- Exercise instructions -
Every record below must be returned exactly as it was received.

- Listed records -
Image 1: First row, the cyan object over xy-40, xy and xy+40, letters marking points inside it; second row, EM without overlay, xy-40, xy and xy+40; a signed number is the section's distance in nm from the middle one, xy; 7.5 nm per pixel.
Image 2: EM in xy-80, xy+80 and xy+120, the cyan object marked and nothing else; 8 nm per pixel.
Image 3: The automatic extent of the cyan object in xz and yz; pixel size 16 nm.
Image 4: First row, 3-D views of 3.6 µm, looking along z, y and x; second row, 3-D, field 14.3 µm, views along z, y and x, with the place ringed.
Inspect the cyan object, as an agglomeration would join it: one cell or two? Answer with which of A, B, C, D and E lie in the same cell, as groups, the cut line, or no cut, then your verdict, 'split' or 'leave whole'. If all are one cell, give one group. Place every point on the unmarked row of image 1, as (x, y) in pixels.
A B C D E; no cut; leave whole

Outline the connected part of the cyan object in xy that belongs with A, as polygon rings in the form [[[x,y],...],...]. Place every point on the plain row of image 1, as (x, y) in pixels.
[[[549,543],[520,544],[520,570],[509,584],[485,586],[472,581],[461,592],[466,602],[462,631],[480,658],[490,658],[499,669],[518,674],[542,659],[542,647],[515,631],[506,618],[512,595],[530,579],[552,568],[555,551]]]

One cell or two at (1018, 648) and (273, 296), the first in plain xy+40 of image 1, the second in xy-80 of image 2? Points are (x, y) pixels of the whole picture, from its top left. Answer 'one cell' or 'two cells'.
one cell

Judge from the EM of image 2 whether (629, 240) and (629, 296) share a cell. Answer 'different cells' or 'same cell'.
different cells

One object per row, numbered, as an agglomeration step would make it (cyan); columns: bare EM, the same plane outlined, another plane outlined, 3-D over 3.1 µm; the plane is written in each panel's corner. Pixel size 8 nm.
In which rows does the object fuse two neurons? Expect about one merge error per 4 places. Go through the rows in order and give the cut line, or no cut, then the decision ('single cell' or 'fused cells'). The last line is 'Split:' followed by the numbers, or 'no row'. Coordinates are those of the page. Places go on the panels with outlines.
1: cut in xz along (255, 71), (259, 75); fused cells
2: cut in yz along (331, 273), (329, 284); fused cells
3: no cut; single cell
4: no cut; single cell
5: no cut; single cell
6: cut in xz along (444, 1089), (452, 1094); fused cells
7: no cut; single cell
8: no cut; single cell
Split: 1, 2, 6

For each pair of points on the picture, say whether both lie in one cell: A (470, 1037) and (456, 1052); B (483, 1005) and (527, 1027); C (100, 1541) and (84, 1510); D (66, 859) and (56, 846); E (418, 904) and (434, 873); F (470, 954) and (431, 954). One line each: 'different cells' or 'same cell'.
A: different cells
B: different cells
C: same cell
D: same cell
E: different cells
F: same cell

- Problem solution -
Image 1: First row, the cyan object over xy-40, xy and xy+40, letters marking points inside it; second row, EM without overlay, xy-40, xy and xy+40; a signed number is the section's distance in nm from the middle one, xy; 7.5 nm per pixel.
Image 2: EM in xy-80, xy+80 and xy+120, the cyan object marked and nothing else; 8 nm per pixel.
Image 3: The automatic extent of the cyan object in xz and yz; pixel size 16 nm.
Image 4: First row, 3-D views of 3.6 µm, looking along z, y and x; second row, 3-D, field 14.3 µm, views along z, y and x, with the place ringed.
Inspect the cyan object, as an agglomeration would join it: one cell or two? Answer with which of A, B, C, D and E lie in the same cell, as groups, the cut line, or no cut, then your verdict, 'split' or 'leave whole'. If all are one cell, give one group. Place every point on the unmarked row of image 1, as (x, y) in pixels.
A B C D E; no cut; leave whole

Outline the connected part of the cyan object in xy that belongs with A, as polygon rings in the form [[[x,y],...],...]. Place every point on the plain row of image 1, as (x, y) in pixels.
[[[549,543],[520,544],[520,570],[509,584],[485,586],[472,581],[461,592],[466,602],[462,631],[480,658],[490,658],[499,669],[518,674],[542,659],[542,647],[515,631],[506,618],[512,595],[530,579],[552,568],[555,551]]]

One cell or two at (1018, 648) and (273, 296), the first in plain xy+40 of image 1, the second in xy-80 of image 2? Points are (x, y) pixels of the whole picture, from its top left. Answer 'one cell' or 'two cells'.
one cell

Judge from the EM of image 2 whether (629, 240) and (629, 296) share a cell. Answer 'different cells' or 'same cell'.
different cells

One object per row, numbered, as an agglomeration step would make it (cyan); columns: bare EM, the same plane outlined, another plane outlined, 3-D over 3.1 µm; the plane is written in each panel's corner. Pixel size 8 nm.
In which rows does the object fuse two neurons? Expect about one merge error per 4 places. Go through the rows in order and give the cut line, or no cut, then the decision ('single cell' or 'fused cells'). The last line is 'Split:' followed by the numbers, or 'no row'. Coordinates are those of the page. Places go on the panels with outlines.
1: cut in xz along (255, 71), (259, 75); fused cells
2: cut in yz along (331, 273), (329, 284); fused cells
3: no cut; single cell
4: no cut; single cell
5: no cut; single cell
6: cut in xz along (444, 1089), (452, 1094); fused cells
7: no cut; single cell
8: no cut; single cell
Split: 1, 2, 6

For each pair of points on the picture, say whether both lie in one cell: A (470, 1037) and (456, 1052); B (483, 1005) and (527, 1027); C (100, 1541) and (84, 1510); D (66, 859) and (56, 846); E (418, 904) and (434, 873); F (470, 954) and (431, 954). One line each: 'different cells' or 'same cell'.
A: different cells
B: different cells
C: same cell
D: same cell
E: different cells
F: same cell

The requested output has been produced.